Problem to solve: Transcribe verbatim every line from the line containing "RECT 0.37000000 3.20700000 0.75000000 3.25700000" to the end of the entries, including both endpoints. Output nothing beyond those lines.

Material for the task:
:::::

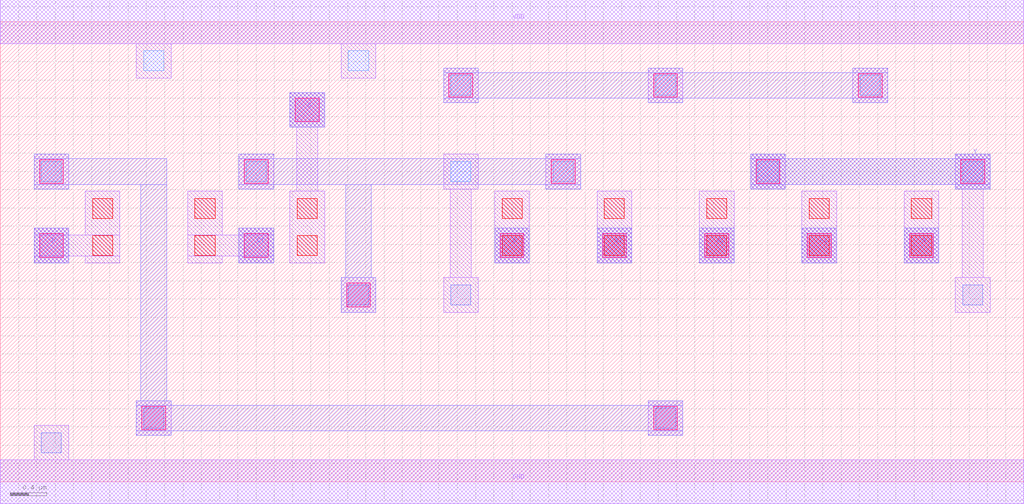
<source format=lef>
MACRO AAAOAI3221
 CLASS CORE ;
 FOREIGN AAAOAI3221 0 0 ;
 SIZE 11.200000000000001 BY 5.04 ;
 ORIGIN 0 0 ;
 SYMMETRY X Y R90 ;
 SITE unit ;
  PIN VDD
   DIRECTION INOUT ;
   USE POWER ;
   SHAPE ABUTMENT ;
    PORT
     CLASS CORE ;
       LAYER met1 ;
        RECT 0.00000000 4.80000000 11.20000000 5.28000000 ;
    END
  END VDD

  PIN GND
   DIRECTION INOUT ;
   USE POWER ;
   SHAPE ABUTMENT ;
    PORT
     CLASS CORE ;
       LAYER met1 ;
        RECT 0.00000000 -0.24000000 11.20000000 0.24000000 ;
    END
  END GND

  PIN Y
   DIRECTION INOUT ;
   USE SIGNAL ;
   SHAPE ABUTMENT ;
    PORT
     CLASS CORE ;
       LAYER met2 ;
        RECT 8.21000000 3.20700000 8.59000000 3.25700000 ;
        RECT 10.45000000 3.20700000 10.83000000 3.25700000 ;
        RECT 8.21000000 3.25700000 10.83000000 3.53700000 ;
        RECT 8.21000000 3.53700000 8.59000000 3.58700000 ;
        RECT 10.45000000 3.53700000 10.83000000 3.58700000 ;
    END
  END Y

  PIN C1
   DIRECTION INOUT ;
   USE SIGNAL ;
   SHAPE ABUTMENT ;
    PORT
     CLASS CORE ;
       LAYER met2 ;
        RECT 2.61000000 2.39700000 2.99000000 2.77700000 ;
    END
  END C1

  PIN B
   DIRECTION INOUT ;
   USE SIGNAL ;
   SHAPE ABUTMENT ;
    PORT
     CLASS CORE ;
       LAYER met2 ;
        RECT 5.41000000 2.39700000 5.79000000 2.77700000 ;
    END
  END B

  PIN A1
   DIRECTION INOUT ;
   USE SIGNAL ;
   SHAPE ABUTMENT ;
    PORT
     CLASS CORE ;
       LAYER met2 ;
        RECT 8.77000000 2.39700000 9.15000000 2.77700000 ;
    END
  END A1

  PIN A2
   DIRECTION INOUT ;
   USE SIGNAL ;
   SHAPE ABUTMENT ;
    PORT
     CLASS CORE ;
       LAYER met2 ;
        RECT 7.65000000 2.39700000 8.03000000 2.77700000 ;
    END
  END A2

  PIN D
   DIRECTION INOUT ;
   USE SIGNAL ;
   SHAPE ABUTMENT ;
    PORT
     CLASS CORE ;
       LAYER met2 ;
        RECT 0.37000000 2.39700000 0.75000000 2.77700000 ;
    END
  END D

  PIN B1
   DIRECTION INOUT ;
   USE SIGNAL ;
   SHAPE ABUTMENT ;
    PORT
     CLASS CORE ;
       LAYER met2 ;
        RECT 6.53000000 2.39700000 6.91000000 2.77700000 ;
    END
  END B1

  PIN A
   DIRECTION INOUT ;
   USE SIGNAL ;
   SHAPE ABUTMENT ;
    PORT
     CLASS CORE ;
       LAYER met2 ;
        RECT 9.89000000 2.39700000 10.27000000 2.77700000 ;
    END
  END A

  PIN C
   DIRECTION INOUT ;
   USE SIGNAL ;
   SHAPE ABUTMENT ;
    PORT
     CLASS CORE ;
       LAYER met2 ;
        RECT 3.17000000 3.88200000 3.55000000 4.26200000 ;
    END
  END C

 OBS
    LAYER polycont ;
     RECT 1.01000000 2.47700000 1.23000000 2.69700000 ;
     RECT 2.13000000 2.47700000 2.35000000 2.69700000 ;
     RECT 3.25000000 2.47700000 3.47000000 2.69700000 ;
     RECT 5.49000000 2.47700000 5.71000000 2.69700000 ;
     RECT 6.61000000 2.47700000 6.83000000 2.69700000 ;
     RECT 7.73000000 2.47700000 7.95000000 2.69700000 ;
     RECT 8.85000000 2.47700000 9.07000000 2.69700000 ;
     RECT 9.97000000 2.47700000 10.19000000 2.69700000 ;
     RECT 1.01000000 2.88200000 1.23000000 3.10200000 ;
     RECT 2.13000000 2.88200000 2.35000000 3.10200000 ;
     RECT 3.25000000 2.88200000 3.47000000 3.10200000 ;
     RECT 5.49000000 2.88200000 5.71000000 3.10200000 ;
     RECT 6.61000000 2.88200000 6.83000000 3.10200000 ;
     RECT 7.73000000 2.88200000 7.95000000 3.10200000 ;
     RECT 8.85000000 2.88200000 9.07000000 3.10200000 ;
     RECT 9.97000000 2.88200000 10.19000000 3.10200000 ;

    LAYER pdiffc ;
     RECT 0.45000000 3.28700000 0.67000000 3.50700000 ;
     RECT 2.69000000 3.28700000 2.91000000 3.50700000 ;
     RECT 4.93000000 3.28700000 5.15000000 3.50700000 ;
     RECT 6.05000000 3.28700000 6.27000000 3.50700000 ;
     RECT 8.29000000 3.28700000 8.51000000 3.50700000 ;
     RECT 10.53000000 3.28700000 10.75000000 3.50700000 ;
     RECT 4.93000000 4.23200000 5.15000000 4.45200000 ;
     RECT 7.17000000 4.23200000 7.39000000 4.45200000 ;
     RECT 9.41000000 4.23200000 9.63000000 4.45200000 ;
     RECT 1.57000000 4.50200000 1.79000000 4.72200000 ;
     RECT 3.81000000 4.50200000 4.03000000 4.72200000 ;

    LAYER ndiffc ;
     RECT 0.45000000 0.31700000 0.67000000 0.53700000 ;
     RECT 1.57000000 0.58700000 1.79000000 0.80700000 ;
     RECT 7.17000000 0.58700000 7.39000000 0.80700000 ;
     RECT 3.81000000 1.93700000 4.03000000 2.15700000 ;
     RECT 4.93000000 1.93700000 5.15000000 2.15700000 ;
     RECT 10.53000000 1.93700000 10.75000000 2.15700000 ;

    LAYER met1 ;
     RECT 0.00000000 -0.24000000 11.20000000 0.24000000 ;
     RECT 0.37000000 0.24000000 0.75000000 0.61700000 ;
     RECT 1.49000000 0.50700000 1.87000000 0.88700000 ;
     RECT 7.09000000 0.50700000 7.47000000 0.88700000 ;
     RECT 3.73000000 1.85700000 4.11000000 2.23700000 ;
     RECT 0.37000000 2.39700000 0.75000000 2.47200000 ;
     RECT 0.93000000 2.39700000 1.31000000 2.47200000 ;
     RECT 0.37000000 2.47200000 1.31000000 2.70200000 ;
     RECT 0.37000000 2.70200000 0.75000000 2.77700000 ;
     RECT 0.93000000 2.70200000 1.31000000 3.18200000 ;
     RECT 2.05000000 2.39700000 2.43000000 2.47200000 ;
     RECT 2.61000000 2.39700000 2.99000000 2.47200000 ;
     RECT 2.05000000 2.47200000 2.99000000 2.70200000 ;
     RECT 2.61000000 2.70200000 2.99000000 2.77700000 ;
     RECT 2.05000000 2.70200000 2.43000000 3.18200000 ;
     RECT 5.41000000 2.39700000 5.79000000 3.18200000 ;
     RECT 6.53000000 2.39700000 6.91000000 3.18200000 ;
     RECT 7.65000000 2.39700000 8.03000000 3.18200000 ;
     RECT 8.77000000 2.39700000 9.15000000 3.18200000 ;
     RECT 9.89000000 2.39700000 10.27000000 3.18200000 ;
     RECT 0.37000000 3.20700000 0.75000000 3.58700000 ;
     RECT 2.61000000 3.20700000 2.99000000 3.58700000 ;
     RECT 4.85000000 1.85700000 5.23000000 2.23700000 ;
     RECT 4.92500000 2.23700000 5.15500000 3.20700000 ;
     RECT 4.85000000 3.20700000 5.23000000 3.58700000 ;
     RECT 5.97000000 3.20700000 6.35000000 3.58700000 ;
     RECT 8.21000000 3.20700000 8.59000000 3.58700000 ;
     RECT 10.45000000 1.85700000 10.83000000 2.23700000 ;
     RECT 10.52500000 2.23700000 10.75500000 3.20700000 ;
     RECT 10.45000000 3.20700000 10.83000000 3.58700000 ;
     RECT 3.17000000 2.39700000 3.55000000 3.18200000 ;
     RECT 3.24500000 3.18200000 3.47500000 3.88200000 ;
     RECT 3.17000000 3.88200000 3.55000000 4.26200000 ;
     RECT 4.85000000 4.15200000 5.23000000 4.53200000 ;
     RECT 7.09000000 4.15200000 7.47000000 4.53200000 ;
     RECT 9.33000000 4.15200000 9.71000000 4.53200000 ;
     RECT 1.49000000 4.42200000 1.87000000 4.80000000 ;
     RECT 3.73000000 4.42200000 4.11000000 4.80000000 ;
     RECT 0.00000000 4.80000000 11.20000000 5.28000000 ;

    LAYER via1 ;
     RECT 1.55000000 0.56700000 1.81000000 0.82700000 ;
     RECT 7.15000000 0.56700000 7.41000000 0.82700000 ;
     RECT 3.79000000 1.91700000 4.05000000 2.17700000 ;
     RECT 0.43000000 2.45700000 0.69000000 2.71700000 ;
     RECT 2.67000000 2.45700000 2.93000000 2.71700000 ;
     RECT 5.47000000 2.45700000 5.73000000 2.71700000 ;
     RECT 6.59000000 2.45700000 6.85000000 2.71700000 ;
     RECT 7.71000000 2.45700000 7.97000000 2.71700000 ;
     RECT 8.83000000 2.45700000 9.09000000 2.71700000 ;
     RECT 9.95000000 2.45700000 10.21000000 2.71700000 ;
     RECT 0.43000000 3.26700000 0.69000000 3.52700000 ;
     RECT 2.67000000 3.26700000 2.93000000 3.52700000 ;
     RECT 6.03000000 3.26700000 6.29000000 3.52700000 ;
     RECT 8.27000000 3.26700000 8.53000000 3.52700000 ;
     RECT 10.51000000 3.26700000 10.77000000 3.52700000 ;
     RECT 3.23000000 3.94200000 3.49000000 4.20200000 ;
     RECT 4.91000000 4.21200000 5.17000000 4.47200000 ;
     RECT 7.15000000 4.21200000 7.41000000 4.47200000 ;
     RECT 9.39000000 4.21200000 9.65000000 4.47200000 ;

    LAYER met2 ;
     RECT 0.37000000 2.39700000 0.75000000 2.77700000 ;
     RECT 2.61000000 2.39700000 2.99000000 2.77700000 ;
     RECT 5.41000000 2.39700000 5.79000000 2.77700000 ;
     RECT 6.53000000 2.39700000 6.91000000 2.77700000 ;
     RECT 7.65000000 2.39700000 8.03000000 2.77700000 ;
     RECT 8.77000000 2.39700000 9.15000000 2.77700000 ;
     RECT 9.89000000 2.39700000 10.27000000 2.77700000 ;
     RECT 1.49000000 0.50700000 1.87000000 0.55700000 ;
     RECT 7.09000000 0.50700000 7.47000000 0.55700000 ;
     RECT 1.49000000 0.55700000 7.47000000 0.83700000 ;
     RECT 1.49000000 0.83700000 1.87000000 0.88700000 ;
     RECT 7.09000000 0.83700000 7.47000000 0.88700000 ;
     RECT 0.37000000 3.20700000 0.75000000 3.25700000 ;
     RECT 1.54000000 0.88700000 1.82000000 3.25700000 ;
     RECT 0.37000000 3.25700000 1.82000000 3.53700000 ;
     RECT 0.37000000 3.53700000 0.75000000 3.58700000 ;
     RECT 3.73000000 1.85700000 4.11000000 2.23700000 ;
     RECT 2.61000000 3.20700000 2.99000000 3.25700000 ;
     RECT 3.78000000 2.23700000 4.06000000 3.25700000 ;
     RECT 5.97000000 3.20700000 6.35000000 3.25700000 ;
     RECT 2.61000000 3.25700000 6.35000000 3.53700000 ;
     RECT 2.61000000 3.53700000 2.99000000 3.58700000 ;
     RECT 5.97000000 3.53700000 6.35000000 3.58700000 ;
     RECT 8.21000000 3.20700000 8.59000000 3.25700000 ;
     RECT 10.45000000 3.20700000 10.83000000 3.25700000 ;
     RECT 8.21000000 3.25700000 10.83000000 3.53700000 ;
     RECT 8.21000000 3.53700000 8.59000000 3.58700000 ;
     RECT 10.45000000 3.53700000 10.83000000 3.58700000 ;
     RECT 3.17000000 3.88200000 3.55000000 4.26200000 ;
     RECT 4.85000000 4.15200000 5.23000000 4.20200000 ;
     RECT 7.09000000 4.15200000 7.47000000 4.20200000 ;
     RECT 9.33000000 4.15200000 9.71000000 4.20200000 ;
     RECT 4.85000000 4.20200000 9.71000000 4.48200000 ;
     RECT 4.85000000 4.48200000 5.23000000 4.53200000 ;
     RECT 7.09000000 4.48200000 7.47000000 4.53200000 ;
     RECT 9.33000000 4.48200000 9.71000000 4.53200000 ;

 END
END AAAOAI3221

</source>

:::::

Answer space:
     RECT 0.37000000 3.20700000 0.75000000 3.25700000 ;
     RECT 1.54000000 0.88700000 1.82000000 3.25700000 ;
     RECT 0.37000000 3.25700000 1.82000000 3.53700000 ;
     RECT 0.37000000 3.53700000 0.75000000 3.58700000 ;
     RECT 3.73000000 1.85700000 4.11000000 2.23700000 ;
     RECT 2.61000000 3.20700000 2.99000000 3.25700000 ;
     RECT 3.78000000 2.23700000 4.06000000 3.25700000 ;
     RECT 5.97000000 3.20700000 6.35000000 3.25700000 ;
     RECT 2.61000000 3.25700000 6.35000000 3.53700000 ;
     RECT 2.61000000 3.53700000 2.99000000 3.58700000 ;
     RECT 5.97000000 3.53700000 6.35000000 3.58700000 ;
     RECT 8.21000000 3.20700000 8.59000000 3.25700000 ;
     RECT 10.45000000 3.20700000 10.83000000 3.25700000 ;
     RECT 8.21000000 3.25700000 10.83000000 3.53700000 ;
     RECT 8.21000000 3.53700000 8.59000000 3.58700000 ;
     RECT 10.45000000 3.53700000 10.83000000 3.58700000 ;
     RECT 3.17000000 3.88200000 3.55000000 4.26200000 ;
     RECT 4.85000000 4.15200000 5.23000000 4.20200000 ;
     RECT 7.09000000 4.15200000 7.47000000 4.20200000 ;
     RECT 9.33000000 4.15200000 9.71000000 4.20200000 ;
     RECT 4.85000000 4.20200000 9.71000000 4.48200000 ;
     RECT 4.85000000 4.48200000 5.23000000 4.53200000 ;
     RECT 7.09000000 4.48200000 7.47000000 4.53200000 ;
     RECT 9.33000000 4.48200000 9.71000000 4.53200000 ;

 END
END AAAOAI3221

</source>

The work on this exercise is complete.